A introdução de IA em setores como a indústria de armamento levanta sérias questões éticas. Deveria haver uma regulamentação mais rigorosa sobre o uso de IA em contextos militares?
A aplicação da IA em contextos militares é um dos temas mais sensíveis no debate ético sobre esta tecnologia. Embora alguns países e organizações já estejam a discutir diretrizes para regulamentar esse uso, ainda não existe um consenso global.
Regulamentação mais rigorosa é essencial para evitar riscos e potenciais abusos. Um exemplo concreto deste debate é a proposta da ONU sobre a proibição de armas autónomas letais, que procura estabelecer regras internacionais para que estas tecnologias não sejam aplicadas de forma descontrolada.
O envolvimento de especialistas em ética, segurança e direito internacional será determinante para garantir que a IA seja utilizada de forma responsável e alinhada com princípios humanitários.
Como é que empresas de IA — como a DeepSeek e a OpenAI — podem colaborar para garantir um futuro ético para a inteligência artificial, respeitando a privacidade, a segurança e os direitos dos indivíduos? Existe necessidade de uma regulação global para o setor ou a autorregulação das empresas é suficiente?
Sobre a colaboração entre empresas de IA, esta pode ocorrer de várias formas, nomeadamente através da criação de fóruns conjuntos, da partilha de boas práticas e do desenvolvimento de padrões comuns para segurança e transparência.

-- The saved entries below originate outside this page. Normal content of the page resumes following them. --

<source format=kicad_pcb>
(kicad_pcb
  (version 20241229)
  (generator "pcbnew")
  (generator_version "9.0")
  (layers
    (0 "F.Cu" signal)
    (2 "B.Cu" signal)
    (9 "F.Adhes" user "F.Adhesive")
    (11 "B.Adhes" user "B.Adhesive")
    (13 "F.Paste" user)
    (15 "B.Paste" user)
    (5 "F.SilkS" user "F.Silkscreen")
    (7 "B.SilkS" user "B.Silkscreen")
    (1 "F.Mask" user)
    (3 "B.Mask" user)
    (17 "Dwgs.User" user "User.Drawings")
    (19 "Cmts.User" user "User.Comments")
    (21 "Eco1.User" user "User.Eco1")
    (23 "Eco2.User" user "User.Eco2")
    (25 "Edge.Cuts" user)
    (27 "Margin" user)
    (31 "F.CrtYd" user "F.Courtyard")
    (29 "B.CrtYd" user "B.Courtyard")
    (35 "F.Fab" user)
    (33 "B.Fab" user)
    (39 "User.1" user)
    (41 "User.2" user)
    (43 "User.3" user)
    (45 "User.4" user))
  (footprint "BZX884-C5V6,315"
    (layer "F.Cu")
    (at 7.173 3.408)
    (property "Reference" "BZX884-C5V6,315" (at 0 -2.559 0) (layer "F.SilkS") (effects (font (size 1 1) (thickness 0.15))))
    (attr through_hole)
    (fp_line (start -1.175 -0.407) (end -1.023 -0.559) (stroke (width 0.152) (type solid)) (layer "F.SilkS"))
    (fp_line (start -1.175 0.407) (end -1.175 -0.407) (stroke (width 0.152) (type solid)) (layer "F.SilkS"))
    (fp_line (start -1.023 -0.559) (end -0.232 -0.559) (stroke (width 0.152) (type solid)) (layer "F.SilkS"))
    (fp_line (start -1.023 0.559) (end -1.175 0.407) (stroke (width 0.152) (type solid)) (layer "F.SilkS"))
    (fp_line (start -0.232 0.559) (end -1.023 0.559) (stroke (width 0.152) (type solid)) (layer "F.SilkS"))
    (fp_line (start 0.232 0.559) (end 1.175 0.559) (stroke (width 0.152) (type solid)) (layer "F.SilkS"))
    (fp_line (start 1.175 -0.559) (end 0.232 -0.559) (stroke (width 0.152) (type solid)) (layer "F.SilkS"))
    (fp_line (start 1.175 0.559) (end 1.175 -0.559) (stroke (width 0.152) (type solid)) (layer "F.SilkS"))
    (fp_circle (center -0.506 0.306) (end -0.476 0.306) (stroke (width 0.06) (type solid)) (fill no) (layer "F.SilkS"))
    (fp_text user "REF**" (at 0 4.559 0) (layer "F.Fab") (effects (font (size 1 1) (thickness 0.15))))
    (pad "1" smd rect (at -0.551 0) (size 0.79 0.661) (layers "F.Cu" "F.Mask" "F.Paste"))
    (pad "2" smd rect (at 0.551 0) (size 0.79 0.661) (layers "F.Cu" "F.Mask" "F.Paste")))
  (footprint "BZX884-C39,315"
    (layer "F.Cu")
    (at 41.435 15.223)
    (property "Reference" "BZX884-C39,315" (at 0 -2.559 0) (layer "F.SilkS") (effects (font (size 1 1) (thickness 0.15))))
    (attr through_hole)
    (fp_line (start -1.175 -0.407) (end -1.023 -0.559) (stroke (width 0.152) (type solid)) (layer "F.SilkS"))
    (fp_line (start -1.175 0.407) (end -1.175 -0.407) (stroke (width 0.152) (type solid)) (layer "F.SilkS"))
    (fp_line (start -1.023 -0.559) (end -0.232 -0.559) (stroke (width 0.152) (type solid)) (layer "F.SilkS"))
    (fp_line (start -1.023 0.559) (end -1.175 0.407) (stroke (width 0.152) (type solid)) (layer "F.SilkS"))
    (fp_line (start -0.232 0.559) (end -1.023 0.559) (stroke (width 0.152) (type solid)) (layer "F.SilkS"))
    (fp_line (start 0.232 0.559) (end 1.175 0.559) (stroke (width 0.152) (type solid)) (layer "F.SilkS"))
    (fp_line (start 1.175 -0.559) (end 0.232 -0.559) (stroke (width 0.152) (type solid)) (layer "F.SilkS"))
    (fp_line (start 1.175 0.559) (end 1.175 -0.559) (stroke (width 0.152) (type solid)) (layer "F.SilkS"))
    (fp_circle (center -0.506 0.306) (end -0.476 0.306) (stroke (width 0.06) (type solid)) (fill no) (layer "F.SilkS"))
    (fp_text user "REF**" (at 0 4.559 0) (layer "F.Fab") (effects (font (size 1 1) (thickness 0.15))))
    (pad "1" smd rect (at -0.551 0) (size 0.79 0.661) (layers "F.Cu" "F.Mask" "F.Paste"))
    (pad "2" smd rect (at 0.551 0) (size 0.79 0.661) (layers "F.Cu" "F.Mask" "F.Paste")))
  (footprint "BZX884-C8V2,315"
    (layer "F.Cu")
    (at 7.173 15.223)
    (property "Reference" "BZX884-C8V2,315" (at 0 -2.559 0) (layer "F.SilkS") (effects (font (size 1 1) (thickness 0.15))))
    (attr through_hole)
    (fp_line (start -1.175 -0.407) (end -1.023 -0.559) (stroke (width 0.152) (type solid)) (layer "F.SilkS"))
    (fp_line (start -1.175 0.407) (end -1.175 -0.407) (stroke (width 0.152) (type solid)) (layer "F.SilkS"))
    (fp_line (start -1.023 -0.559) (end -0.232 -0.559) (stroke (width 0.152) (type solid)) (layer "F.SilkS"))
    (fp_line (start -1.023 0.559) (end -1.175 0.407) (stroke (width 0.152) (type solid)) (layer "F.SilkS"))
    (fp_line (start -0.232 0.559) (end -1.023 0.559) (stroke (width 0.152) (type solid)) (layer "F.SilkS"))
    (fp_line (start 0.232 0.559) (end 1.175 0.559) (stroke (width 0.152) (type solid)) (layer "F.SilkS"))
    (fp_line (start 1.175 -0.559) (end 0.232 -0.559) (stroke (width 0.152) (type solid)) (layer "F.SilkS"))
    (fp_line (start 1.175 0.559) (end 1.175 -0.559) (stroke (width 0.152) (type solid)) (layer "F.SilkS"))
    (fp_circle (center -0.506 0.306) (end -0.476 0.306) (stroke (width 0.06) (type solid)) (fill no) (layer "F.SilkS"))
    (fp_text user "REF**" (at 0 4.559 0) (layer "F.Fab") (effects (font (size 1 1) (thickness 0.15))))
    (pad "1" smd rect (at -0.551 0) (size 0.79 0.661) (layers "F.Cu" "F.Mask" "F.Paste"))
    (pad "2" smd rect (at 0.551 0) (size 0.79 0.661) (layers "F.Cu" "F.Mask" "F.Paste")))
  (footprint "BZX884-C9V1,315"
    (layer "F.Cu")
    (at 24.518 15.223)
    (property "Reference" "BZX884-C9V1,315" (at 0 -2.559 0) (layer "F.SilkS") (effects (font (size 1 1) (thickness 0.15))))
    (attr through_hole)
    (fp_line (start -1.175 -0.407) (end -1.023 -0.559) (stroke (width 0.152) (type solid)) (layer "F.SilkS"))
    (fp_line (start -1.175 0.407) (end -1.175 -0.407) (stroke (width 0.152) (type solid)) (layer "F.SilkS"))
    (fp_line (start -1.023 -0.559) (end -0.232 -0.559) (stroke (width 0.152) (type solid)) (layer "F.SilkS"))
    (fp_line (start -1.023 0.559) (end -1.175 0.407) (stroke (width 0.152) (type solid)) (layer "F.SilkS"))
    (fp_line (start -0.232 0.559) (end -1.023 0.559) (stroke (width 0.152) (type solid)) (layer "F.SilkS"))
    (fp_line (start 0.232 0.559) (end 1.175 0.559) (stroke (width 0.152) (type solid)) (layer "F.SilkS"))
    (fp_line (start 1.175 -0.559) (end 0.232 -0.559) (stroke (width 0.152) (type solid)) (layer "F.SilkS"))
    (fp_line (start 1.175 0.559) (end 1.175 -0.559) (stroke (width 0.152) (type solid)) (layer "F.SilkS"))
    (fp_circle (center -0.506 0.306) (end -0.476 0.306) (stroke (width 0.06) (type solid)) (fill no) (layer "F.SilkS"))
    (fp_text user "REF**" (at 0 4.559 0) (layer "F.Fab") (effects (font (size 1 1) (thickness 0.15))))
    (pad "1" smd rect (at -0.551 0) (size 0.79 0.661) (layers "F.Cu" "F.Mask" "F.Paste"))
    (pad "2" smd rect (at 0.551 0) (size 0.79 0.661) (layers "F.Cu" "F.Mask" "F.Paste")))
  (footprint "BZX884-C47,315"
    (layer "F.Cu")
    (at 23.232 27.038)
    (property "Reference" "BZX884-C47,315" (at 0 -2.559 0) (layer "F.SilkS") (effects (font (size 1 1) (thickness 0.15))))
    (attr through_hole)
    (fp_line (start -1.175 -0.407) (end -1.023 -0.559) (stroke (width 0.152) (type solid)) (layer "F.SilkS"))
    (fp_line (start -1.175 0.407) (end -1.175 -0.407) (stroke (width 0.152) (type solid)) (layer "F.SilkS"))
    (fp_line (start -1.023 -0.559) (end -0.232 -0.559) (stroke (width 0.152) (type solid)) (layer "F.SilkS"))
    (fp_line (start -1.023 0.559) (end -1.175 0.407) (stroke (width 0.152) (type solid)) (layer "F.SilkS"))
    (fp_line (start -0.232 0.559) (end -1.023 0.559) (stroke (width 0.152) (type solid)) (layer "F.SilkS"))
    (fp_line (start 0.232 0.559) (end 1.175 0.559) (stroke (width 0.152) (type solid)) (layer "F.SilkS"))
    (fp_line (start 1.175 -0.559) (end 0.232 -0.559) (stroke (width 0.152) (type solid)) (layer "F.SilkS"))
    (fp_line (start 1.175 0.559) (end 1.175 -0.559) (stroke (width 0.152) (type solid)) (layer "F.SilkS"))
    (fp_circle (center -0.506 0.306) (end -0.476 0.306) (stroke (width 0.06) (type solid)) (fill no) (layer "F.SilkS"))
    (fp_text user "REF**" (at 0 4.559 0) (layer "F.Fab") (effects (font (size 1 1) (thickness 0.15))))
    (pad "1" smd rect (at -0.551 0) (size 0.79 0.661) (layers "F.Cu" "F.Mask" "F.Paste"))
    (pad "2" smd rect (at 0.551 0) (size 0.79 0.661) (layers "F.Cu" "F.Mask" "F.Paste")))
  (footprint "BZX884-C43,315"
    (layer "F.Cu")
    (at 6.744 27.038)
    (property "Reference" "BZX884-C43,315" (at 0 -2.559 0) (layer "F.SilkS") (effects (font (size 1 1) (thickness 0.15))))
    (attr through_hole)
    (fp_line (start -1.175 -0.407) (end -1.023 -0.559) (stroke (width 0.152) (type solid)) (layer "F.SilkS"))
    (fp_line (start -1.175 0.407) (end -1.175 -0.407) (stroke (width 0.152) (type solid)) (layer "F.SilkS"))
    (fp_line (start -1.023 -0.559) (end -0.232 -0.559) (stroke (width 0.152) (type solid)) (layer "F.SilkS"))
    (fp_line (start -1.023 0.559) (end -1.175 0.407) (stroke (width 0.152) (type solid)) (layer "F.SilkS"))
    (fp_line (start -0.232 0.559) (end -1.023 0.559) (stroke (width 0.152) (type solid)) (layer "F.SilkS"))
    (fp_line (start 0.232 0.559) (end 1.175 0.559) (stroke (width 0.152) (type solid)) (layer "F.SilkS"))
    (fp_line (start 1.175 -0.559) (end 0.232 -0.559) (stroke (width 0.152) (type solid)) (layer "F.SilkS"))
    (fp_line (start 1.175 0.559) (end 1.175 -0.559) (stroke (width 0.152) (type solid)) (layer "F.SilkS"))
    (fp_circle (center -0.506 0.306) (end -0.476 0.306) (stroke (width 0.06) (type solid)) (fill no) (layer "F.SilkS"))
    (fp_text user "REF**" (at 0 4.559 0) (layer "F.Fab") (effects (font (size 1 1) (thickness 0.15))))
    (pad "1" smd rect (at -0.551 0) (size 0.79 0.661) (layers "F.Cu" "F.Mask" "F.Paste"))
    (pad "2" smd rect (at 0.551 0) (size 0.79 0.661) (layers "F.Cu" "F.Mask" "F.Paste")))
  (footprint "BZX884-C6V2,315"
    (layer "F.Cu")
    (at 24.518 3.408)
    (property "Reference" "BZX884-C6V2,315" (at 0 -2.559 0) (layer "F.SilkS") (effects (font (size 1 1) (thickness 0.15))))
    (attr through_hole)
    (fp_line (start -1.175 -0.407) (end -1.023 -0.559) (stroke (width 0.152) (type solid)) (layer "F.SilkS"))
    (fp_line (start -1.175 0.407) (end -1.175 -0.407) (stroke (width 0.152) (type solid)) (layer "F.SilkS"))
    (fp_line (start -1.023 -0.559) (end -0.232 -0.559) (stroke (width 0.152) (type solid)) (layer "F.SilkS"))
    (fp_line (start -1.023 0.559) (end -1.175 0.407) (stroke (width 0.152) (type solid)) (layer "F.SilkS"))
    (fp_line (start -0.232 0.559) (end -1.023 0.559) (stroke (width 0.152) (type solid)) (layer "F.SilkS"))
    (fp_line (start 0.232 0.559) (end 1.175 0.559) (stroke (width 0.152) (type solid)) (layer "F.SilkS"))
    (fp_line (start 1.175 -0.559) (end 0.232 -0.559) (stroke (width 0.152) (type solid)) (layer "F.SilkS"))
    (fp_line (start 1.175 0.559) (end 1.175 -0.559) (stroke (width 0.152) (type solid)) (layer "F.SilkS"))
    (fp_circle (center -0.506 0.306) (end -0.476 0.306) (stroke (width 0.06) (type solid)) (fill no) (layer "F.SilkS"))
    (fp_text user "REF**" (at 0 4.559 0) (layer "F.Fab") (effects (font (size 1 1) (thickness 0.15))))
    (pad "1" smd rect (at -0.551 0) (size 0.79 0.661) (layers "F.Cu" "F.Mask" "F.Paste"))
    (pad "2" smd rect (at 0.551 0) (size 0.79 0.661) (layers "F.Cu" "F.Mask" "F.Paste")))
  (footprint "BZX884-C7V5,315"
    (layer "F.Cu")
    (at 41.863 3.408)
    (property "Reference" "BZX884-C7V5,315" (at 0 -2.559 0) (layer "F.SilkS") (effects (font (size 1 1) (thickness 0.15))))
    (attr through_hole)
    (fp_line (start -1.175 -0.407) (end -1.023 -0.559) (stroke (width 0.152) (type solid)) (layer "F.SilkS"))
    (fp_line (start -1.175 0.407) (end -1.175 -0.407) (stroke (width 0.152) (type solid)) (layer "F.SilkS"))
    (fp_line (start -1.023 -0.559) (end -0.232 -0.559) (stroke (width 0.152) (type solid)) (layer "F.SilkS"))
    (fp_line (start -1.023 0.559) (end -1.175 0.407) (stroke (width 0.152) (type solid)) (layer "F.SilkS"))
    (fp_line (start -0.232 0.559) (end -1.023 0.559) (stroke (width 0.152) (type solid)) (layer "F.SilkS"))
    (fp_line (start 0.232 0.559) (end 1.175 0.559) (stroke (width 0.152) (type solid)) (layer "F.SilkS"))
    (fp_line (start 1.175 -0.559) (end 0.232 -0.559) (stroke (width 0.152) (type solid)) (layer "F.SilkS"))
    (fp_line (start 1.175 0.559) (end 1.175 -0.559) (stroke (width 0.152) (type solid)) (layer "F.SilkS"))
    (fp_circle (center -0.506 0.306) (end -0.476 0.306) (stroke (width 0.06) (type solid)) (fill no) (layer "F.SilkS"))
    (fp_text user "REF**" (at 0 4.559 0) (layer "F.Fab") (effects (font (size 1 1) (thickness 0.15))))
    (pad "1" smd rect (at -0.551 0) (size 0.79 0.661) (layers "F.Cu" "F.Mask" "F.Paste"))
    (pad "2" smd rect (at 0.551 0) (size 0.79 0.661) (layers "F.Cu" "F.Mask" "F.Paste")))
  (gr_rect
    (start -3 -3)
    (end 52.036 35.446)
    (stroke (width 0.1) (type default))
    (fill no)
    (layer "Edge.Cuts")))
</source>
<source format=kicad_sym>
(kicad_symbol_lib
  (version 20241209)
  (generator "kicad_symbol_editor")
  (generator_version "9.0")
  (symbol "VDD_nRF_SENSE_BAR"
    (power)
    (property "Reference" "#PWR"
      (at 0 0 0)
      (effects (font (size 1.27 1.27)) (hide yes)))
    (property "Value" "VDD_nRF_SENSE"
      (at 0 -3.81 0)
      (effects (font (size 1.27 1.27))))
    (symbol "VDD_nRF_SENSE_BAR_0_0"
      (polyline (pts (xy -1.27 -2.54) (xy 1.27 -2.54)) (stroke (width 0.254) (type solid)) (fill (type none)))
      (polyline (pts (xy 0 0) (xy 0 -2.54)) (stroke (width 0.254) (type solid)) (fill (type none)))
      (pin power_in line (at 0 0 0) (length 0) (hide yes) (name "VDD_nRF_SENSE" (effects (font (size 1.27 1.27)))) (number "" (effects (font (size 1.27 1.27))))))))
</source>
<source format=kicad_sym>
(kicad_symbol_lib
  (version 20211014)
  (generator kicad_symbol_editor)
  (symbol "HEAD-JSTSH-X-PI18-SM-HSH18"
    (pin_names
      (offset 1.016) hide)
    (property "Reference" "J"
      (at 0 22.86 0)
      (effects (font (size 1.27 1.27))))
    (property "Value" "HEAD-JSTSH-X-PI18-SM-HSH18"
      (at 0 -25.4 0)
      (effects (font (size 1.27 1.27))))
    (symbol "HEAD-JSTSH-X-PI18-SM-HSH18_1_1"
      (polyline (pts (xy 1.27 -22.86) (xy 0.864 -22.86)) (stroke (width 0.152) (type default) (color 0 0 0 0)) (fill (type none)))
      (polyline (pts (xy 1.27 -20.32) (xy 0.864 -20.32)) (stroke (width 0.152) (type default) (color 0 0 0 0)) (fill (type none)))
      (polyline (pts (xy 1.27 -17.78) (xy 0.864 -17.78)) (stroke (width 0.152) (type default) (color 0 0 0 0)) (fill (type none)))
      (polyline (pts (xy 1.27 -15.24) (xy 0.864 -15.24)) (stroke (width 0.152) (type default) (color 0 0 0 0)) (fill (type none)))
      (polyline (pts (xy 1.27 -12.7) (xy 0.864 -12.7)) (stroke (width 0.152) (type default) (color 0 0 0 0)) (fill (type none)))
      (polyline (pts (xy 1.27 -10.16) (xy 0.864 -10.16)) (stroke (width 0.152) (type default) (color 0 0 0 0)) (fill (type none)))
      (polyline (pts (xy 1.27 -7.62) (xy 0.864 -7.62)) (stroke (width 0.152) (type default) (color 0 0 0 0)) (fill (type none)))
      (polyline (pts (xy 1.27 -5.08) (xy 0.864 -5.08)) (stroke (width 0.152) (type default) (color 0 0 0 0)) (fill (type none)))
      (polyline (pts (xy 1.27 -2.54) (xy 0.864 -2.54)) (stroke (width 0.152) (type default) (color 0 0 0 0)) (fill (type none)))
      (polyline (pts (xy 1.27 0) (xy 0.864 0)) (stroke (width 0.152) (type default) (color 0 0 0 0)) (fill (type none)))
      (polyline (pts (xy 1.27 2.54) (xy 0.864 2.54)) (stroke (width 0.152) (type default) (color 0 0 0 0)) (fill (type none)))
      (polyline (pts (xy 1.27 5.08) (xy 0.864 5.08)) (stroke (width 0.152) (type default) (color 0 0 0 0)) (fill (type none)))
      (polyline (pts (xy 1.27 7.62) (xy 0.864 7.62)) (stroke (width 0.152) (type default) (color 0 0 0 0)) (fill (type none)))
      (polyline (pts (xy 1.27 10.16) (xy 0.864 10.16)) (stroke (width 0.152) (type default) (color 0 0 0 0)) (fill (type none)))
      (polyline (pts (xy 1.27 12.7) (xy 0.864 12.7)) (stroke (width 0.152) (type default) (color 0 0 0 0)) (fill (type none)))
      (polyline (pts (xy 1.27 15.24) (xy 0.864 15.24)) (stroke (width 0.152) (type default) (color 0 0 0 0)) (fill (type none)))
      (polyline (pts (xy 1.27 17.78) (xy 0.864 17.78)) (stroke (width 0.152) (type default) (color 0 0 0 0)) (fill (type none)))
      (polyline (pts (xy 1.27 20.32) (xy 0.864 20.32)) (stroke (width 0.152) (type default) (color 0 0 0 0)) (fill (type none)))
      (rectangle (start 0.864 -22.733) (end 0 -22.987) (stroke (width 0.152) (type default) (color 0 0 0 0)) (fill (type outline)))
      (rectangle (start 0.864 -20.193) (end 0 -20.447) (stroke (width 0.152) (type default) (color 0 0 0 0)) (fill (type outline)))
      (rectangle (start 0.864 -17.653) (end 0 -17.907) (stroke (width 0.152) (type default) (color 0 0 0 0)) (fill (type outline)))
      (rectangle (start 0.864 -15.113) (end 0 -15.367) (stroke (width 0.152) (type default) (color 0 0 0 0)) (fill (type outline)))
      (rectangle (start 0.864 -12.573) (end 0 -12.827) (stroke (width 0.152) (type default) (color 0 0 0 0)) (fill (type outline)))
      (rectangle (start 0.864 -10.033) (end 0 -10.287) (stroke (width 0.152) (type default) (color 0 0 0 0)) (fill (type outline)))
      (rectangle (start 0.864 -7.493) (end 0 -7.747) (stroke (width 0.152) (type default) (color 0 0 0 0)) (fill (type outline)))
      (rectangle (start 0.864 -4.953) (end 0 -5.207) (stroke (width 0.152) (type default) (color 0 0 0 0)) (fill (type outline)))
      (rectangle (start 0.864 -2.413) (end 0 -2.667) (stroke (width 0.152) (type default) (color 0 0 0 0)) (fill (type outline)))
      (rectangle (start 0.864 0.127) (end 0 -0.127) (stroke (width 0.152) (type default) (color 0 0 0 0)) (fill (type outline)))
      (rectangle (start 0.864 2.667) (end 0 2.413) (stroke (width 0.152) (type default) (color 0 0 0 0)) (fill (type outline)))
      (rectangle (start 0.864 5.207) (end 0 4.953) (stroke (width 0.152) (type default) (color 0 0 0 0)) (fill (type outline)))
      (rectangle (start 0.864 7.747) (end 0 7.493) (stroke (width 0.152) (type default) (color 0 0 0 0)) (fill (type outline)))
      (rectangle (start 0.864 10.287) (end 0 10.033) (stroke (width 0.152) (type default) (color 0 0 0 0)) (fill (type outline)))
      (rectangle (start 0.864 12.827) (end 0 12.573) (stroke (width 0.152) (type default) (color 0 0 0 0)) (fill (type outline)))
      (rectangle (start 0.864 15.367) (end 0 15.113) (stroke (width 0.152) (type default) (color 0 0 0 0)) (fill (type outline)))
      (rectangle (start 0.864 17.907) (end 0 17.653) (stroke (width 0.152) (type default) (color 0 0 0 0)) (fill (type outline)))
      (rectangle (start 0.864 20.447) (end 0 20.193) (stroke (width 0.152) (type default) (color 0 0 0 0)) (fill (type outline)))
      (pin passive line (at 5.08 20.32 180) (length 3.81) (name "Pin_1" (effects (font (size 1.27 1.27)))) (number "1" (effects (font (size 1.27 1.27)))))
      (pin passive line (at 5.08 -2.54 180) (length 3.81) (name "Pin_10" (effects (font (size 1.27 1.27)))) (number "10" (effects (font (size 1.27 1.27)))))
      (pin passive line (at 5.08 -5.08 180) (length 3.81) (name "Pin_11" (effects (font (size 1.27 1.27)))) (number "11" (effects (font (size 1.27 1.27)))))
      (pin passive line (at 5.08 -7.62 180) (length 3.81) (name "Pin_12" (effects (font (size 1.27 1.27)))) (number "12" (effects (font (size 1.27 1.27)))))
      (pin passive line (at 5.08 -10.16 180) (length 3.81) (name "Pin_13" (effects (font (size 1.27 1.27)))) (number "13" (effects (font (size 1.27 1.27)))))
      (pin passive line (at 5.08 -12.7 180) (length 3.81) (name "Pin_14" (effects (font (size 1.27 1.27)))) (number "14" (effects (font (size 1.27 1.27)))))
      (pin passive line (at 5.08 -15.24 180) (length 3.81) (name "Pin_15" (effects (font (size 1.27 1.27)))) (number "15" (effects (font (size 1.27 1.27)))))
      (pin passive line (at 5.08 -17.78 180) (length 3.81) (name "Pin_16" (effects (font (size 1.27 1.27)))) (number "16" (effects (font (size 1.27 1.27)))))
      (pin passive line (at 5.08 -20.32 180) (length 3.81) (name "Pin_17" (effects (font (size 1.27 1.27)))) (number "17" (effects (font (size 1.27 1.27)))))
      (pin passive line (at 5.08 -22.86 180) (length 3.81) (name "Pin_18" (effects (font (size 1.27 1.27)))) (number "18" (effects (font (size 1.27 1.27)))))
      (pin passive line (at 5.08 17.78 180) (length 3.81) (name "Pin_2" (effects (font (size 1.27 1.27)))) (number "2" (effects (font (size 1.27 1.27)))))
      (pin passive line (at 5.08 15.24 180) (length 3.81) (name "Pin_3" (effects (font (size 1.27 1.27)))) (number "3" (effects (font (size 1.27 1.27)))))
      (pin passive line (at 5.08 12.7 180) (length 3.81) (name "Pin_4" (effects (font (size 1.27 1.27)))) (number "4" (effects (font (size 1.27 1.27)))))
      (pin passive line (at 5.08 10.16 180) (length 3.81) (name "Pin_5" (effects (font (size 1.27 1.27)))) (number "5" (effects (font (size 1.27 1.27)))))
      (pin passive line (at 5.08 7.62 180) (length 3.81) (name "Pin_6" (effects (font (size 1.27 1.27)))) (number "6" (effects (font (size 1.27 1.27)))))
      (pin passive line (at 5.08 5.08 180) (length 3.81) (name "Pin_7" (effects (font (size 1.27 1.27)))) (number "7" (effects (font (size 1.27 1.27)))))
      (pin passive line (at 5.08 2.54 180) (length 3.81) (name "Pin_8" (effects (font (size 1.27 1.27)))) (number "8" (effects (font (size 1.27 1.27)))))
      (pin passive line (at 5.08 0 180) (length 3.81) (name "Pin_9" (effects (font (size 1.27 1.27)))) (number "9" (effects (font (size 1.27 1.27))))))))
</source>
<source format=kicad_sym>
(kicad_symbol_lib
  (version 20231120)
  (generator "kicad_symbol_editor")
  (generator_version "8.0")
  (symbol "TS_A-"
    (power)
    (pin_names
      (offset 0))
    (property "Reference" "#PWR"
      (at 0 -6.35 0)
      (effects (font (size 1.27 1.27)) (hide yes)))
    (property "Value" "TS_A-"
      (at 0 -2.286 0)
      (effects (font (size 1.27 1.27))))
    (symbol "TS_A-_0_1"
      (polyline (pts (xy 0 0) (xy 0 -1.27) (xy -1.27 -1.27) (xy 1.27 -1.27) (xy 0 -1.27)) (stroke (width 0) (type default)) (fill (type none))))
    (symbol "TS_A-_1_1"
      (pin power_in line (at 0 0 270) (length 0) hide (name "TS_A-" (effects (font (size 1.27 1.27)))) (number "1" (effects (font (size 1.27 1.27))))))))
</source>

Todavia, na verdade, nem esta colaboração nem a autorregulação são suficientes para garantir um uso responsável da IA à escala global.
É necessário e, diria, até urgente, criar legislação global para reduzir ao máximo todos os riscos do uso indevido desta ferramenta.
O grande desafio está em encontrar um enquadramento regulatório internacional que seja eficaz e aplicável em múltiplas regiões, considerando que diferentes países têm abordagens distintas para privacidade, ética e controlo tecnológico.
A fragmentação legislativa pode levar a inconsistências e a dificultar a criação de um ecossistema de IA seguro e responsável. Por isso, a criação de um quadro regulatório equilibrado, que promova a inovação sem comprometer direitos fundamentais, será um dos grandes desafios dos próximos anos.